- Written by: Vincent Woods
- Original language: English

Premiere
- Date premiered: June 9, 2005
- Place premiered: Abbey Theatre, Dublin, Ireland

= A Cry from Heaven =

2005 play by Vincent Woods

A Cry from Heaven is a 2005 play by Irish playwright Vincent Woods. It retells the story of the beautiful Deirdre and the Sons of Usna which is one of the great tragedies of Irish myth. The birth of a girl heralded by omens of a vulture-shrouded sky begins the drama of King Conchobar mac Nessa and his obsession with Deirdre which led to a land divided.
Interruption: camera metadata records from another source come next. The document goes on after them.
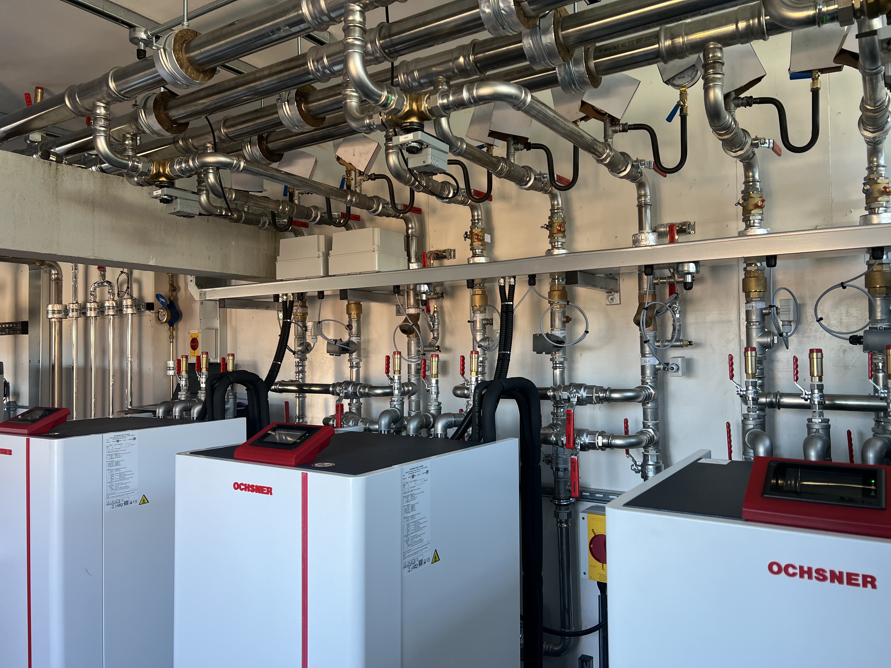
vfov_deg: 53.1
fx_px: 669
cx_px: 446
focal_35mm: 26
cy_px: 334
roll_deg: +1.4
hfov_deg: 67.3
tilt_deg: +1.7
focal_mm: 5.7
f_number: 1.5
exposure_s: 1/100
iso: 80
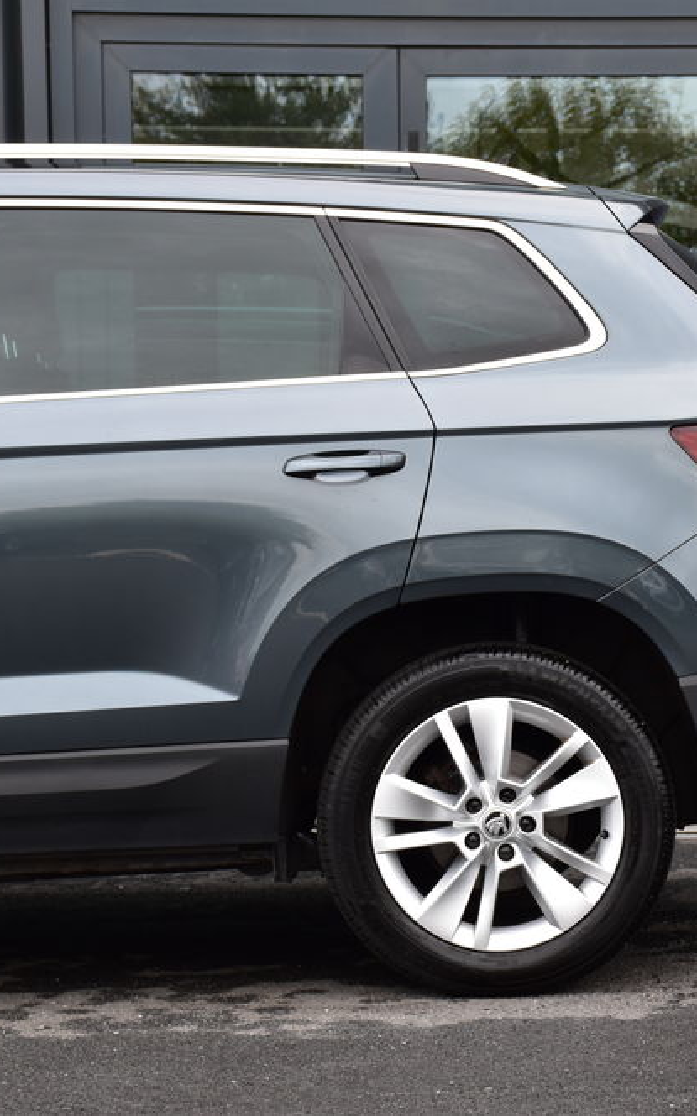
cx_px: 549
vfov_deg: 18.1
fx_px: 3499
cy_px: 558
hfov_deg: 11.3
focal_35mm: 115
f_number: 8
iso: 400
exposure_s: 1/80
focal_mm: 50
When Deirdre unites with her lover Naoise and goes into exile with the Sons of Usna, the stage is set for betrayal and bloodthirsty revenge that will plunge all Ulster into darkness. The play is drawn from material in the Ulster Cycle. Woods's poetic retelling of the myth of Deirdre transforms this timeless story into a compelling contemporary drama.

The play had its world premiere at the Abbey Theatre, Dublin, in June 2005. It was directed by Olivier Py, and designed by Pierre-André Weitz. The cast featured Kelly Campbell as Deirdre, Alan Turkington as Naoise, Olwen Fouéré as Ness, Denis Conway as Fergus, Bosco Hogan as Felim, Gabrielle Reidy as Leabharcham, Barry McGovern as Cathbad the druid, Ciarán Taylor as Conor, Peter Gaynor as Ainle, Aidan Turner as Ardán, Tony McKenna as White Bull, Charlie Kranz as Black Bull, and Shane Gately as Red Branch Soldier.